すなわち1年間の利益計画と販売計画です。
社員には数字教育がなされていないので、何故これだけの経常利益を出さなければならないのか、経常利益から逆算して算出された売上高が必達なのか、そして目標売上高を超えると超過額の何%が利益として増えるのか、逆に不足すると不足額の何%が目標利益額より減るのか社員はわかっていません。
社長は社員に本気になって利益計画の達成に取り組んでもらおうとするなら、計画と実績の差をチェックして対策を打たなければなりません。
そのために最低限月次決算の数字を全社員で共有することが大事です。
共有するためには、社員に数字教育をして、社長の説明を社員がわかるようにしなければ社員に勘違いされます。
数字教育の最高の教科書が古田土式月次決算書の未来会計図表です。
この1表だけで十分教育できます。
活用して下さい。
会社の未来を決める戦略 8つの目標
会社の未来を決めるのは、事業です。
短期利益計画のみでは、現商品の現市場に対する計画なので、未来の事業に対する計画がありません。
過去の延長線上に未来はありません。
新規事業こそが会社の未来を決める戦略です。
社長は5ヶ年の中期事業計画を立案し、事業計画として現商品、現市場での5ヶ年計画を策定し、市場の動向を予想し、どの商品が成長し、衰退するのかを計画するとともに毎年増加しなければならない粗利益額を稼ぐために新商品の開発と、新市場の開拓で売上を確保する計画を立てます。

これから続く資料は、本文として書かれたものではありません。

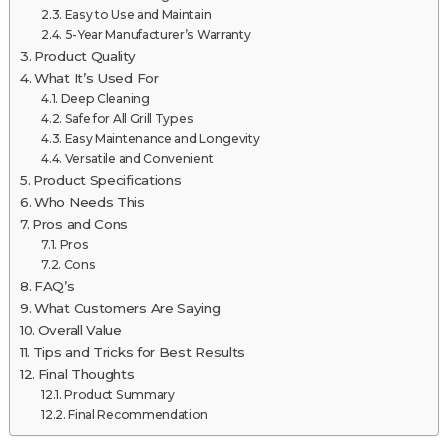
Easy to Use and Maintain
5-Year Manufacturer’s Warranty
Product Quality
What It’s Used For
Deep Cleaning
Safe for All Grill Types
Easy Maintenance and Longevity
Versatile and Convenient
Product Specifications
Who Needs This
Pros and Cons
Pros
Cons
FAQ’s
What Customers Are Saying
Overall Value
Tips and Tricks for Best Results
Final Thoughts
Product Summary
Final Recommendation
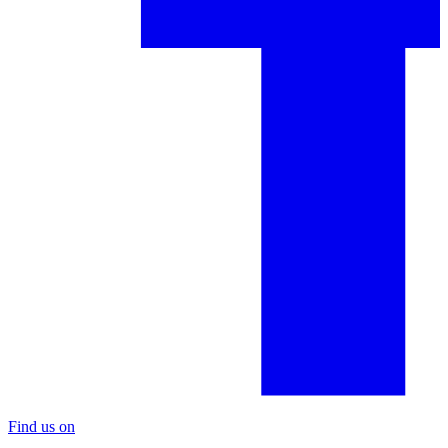
Find us on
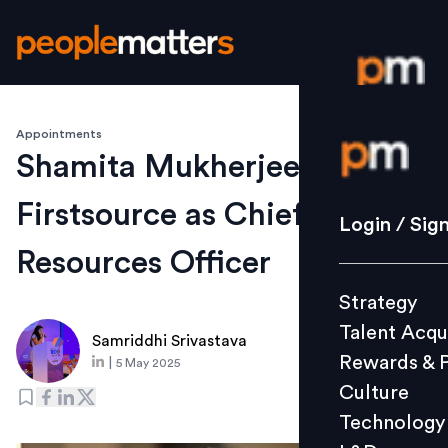
Appointments
Login / S
Shamita Mukherjee joins
Firstsource as Chief Human
Strategy
Login / Sig
Talent Acq
Resources Officer
Rewards 
Strategy
Culture
Talent Acqu
Technolo
Samriddhi Srivastava
Rewards & 
|
5 May 2025
L&D
Culture
Technology
Events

中期事業計画で一番大事なのは、事業計画で次に利益計画ですが、2つの目標だけではP/L中心の計画なので、不十分です。
バランスの取れた未来像は描けません。
この他に3番目の目標として要員計画、4番目に設備投資計画、5番目に資本金計画、この計画では5年後の自己資本比率や純資産額を決め、毎年少しずつ高める数字を計画します。
6番目に、資金計画、現在の預金、借入金を出発点として5年後の目標とする預金、借入金を計画し、この5年間で利益による借入金の返済ではなく、まず貸借対照表(B/S)の体質改善によりどれだけ預金が増え、借入金が返済できるか計算し、足りない分を利益で賄うのが無駄がなく、売上拡大に走らない正しい計画の立て方です。
7番目に生産性、生産性は、1人当たりの粗利益高と経常利益です。
中小企業は、大きくなることより、1人当たりの経常利益が高いことに誇りを持つべきです。
私共のお客様でも1人当たりの経常利益が500万円を超えている会社はいくつもあります。
1,000万円近く稼いでいる会社もあります。
8番目は収益性です。
収益性は損益分岐点比率で評価します。
現在90%とするなら、5年後に80%を目指すという計画です。
経営目標は1つではなく、できれば以上のように8つの目標を掲げることによって、未来が具体的にイメージできバランスのとれた会社になります。
中期事業計画は、古田土会計の経営計画書P48にあります。
是非参考にして下さい。
社員の処遇
もう1つ大事な経営目標があります。
それは社員の処遇です。
P26で⑴高給与を実現するで1,000万円給与を取れる社員の数、30歳での給与、役職ごとの給与の額の目標を明示しました。
⑵時短の目標⑶終身雇用制の約束⑷定年後の働き方⑸第2の人生の目標等を明示し、社員が夢と希望、安心できる未来像を掲げました。
人は目標があるから、努力し、頑張れます。
1つの目標より、8つの目標や社員の処遇を具体的に掲げたほうが目標が実現できる可能性が高いことを私は体験から知っています。